In 2020, LHS gave students a three-day ceremony that allowed them to receive their diplomas one at a time by walking through the auditorium with only their families in attendance. The Class of 2021 used the stadium, but graduates were limited to four guests and seating arrangements observed social-distancing protocols.

Principal Craig Swanson addresses the students.

Principal Craig Swanson noted that the pandemic made the last three years abnormal, but he commended the Class of 2022 for setting the tone for a great year.
“We started this year in masks, mandatory distancing and classroom capacity limits,” he said. “We thought outside the box so we could enjoy this year rather than complain about how it used to be.”
Swanson listed reasons the class should be proud, including the sports teams that made it to state playoffs and the students who earned statewide and national titles, as well as those who organized COVID-responsible events to boost school spirit.
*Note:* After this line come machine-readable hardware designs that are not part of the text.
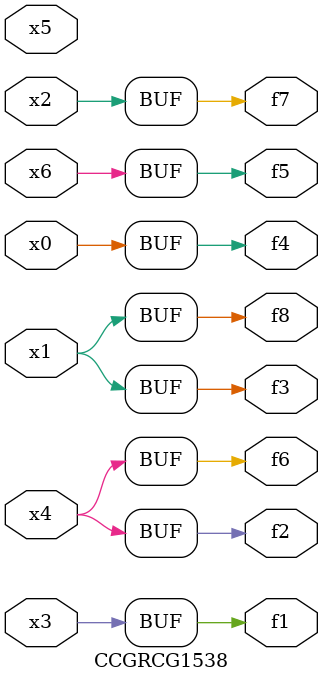
<source format=v>
module CCGRCG1538(
	input x0, x1, x2, x3, x4, x5, x6,
	output f1, f2, f3, f4, f5, f6, f7, f8
);
	assign f1 = x3;
	assign f2 = x4;
	assign f3 = x1;
	assign f4 = x0;
	assign f5 = x6;
	assign f6 = x4;
	assign f7 = x2;
	assign f8 = x1;
endmodule

</source>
He also expressed appreciation for the record number of scholarship monies awarded this year by the community and sponsors.
Lebanon’s six valedictorians included Payton Drummond, Jacob Greve, Laurel McGuigan, Faith Roos, Emma Veuleman and Mark Workman. Syian Phillips was salutatorian.
Drummond discussed achieving her goal to become valedictorian.
“It’s a crazy, wonderful thing to see a dream that you’ve set yourself for seven years come to fruition,” she said. “Dreams do come true if you want them badly enough.”
She thanked her teachers at Lacomb School, where she learned to be her own person and made her greatest friends. She thanked her older brother, Tucker, who provided “sibling competition” that pushed her to be her best, and her parents, who provided love and support.
Greve examined the definition of success, having realized it had little to do with money and validation, but more about being like SpongeBob SquarePants, who “spends his days flipping patties at the Crusty Crab and jelly-fishing with his best friend Patrick,” or about Joey Tribbiani from the TV sitcom “Friends,” who achieved worldly success but found it meaningless without his best friend, Chandler.
McGuigan advised her classmates that their high school journeys were not the proverbial “best years of their lives.”
“We have barely scratched the surface of what life has to offer us,” she said.
However, she admitted that some of those years were wonderful, like the time students broke the football stand and Principal Swanson carried the piece around “triumphantly,” or the times they would yell at the top of their lungs in attempts to win “that darn spirit stick.”

VALEDICTORIAN Payton Drummond thanks family and her Lacomb teachers for helping her become her own person.

Roos said she was proud to proclaim that “blondes aren’t all that dumb,” and that although they spent much of their high school years at home, the members of the 2022 class still found ways to leave their mark. Their time was interrupted by a period of isolation that made them struggle “to cope without the outlet of social interaction, sport or extracurricular activities,” she said, but now they were able to better appreciate the “seemingly insignificant things that make life so special.”
Workman wanted to acknowledge those who helped the class reach this day, thanking teachers for their passion and their sacrifices.
“We truly are standing on the shoulders of giants,” he said.
He also quoted Mike Tyson’s maxim, “Everyone has a plan until they get punched in the face.” Life will derail even the best of plans, he said, making it important to be surrounded by supportive people.
Before calling up graduates to receive their diplomas, Swanson pointed out the school district’s vision to pursue excellence for every student. Each graduate, he said, has hit the mark.
“You are excellent, and I congratulate you,” he said. “Please continue that pursuit of excellence into the future. Society needs you to lead us into the future and I’m confident that this class of 2022 is ready to do just that.”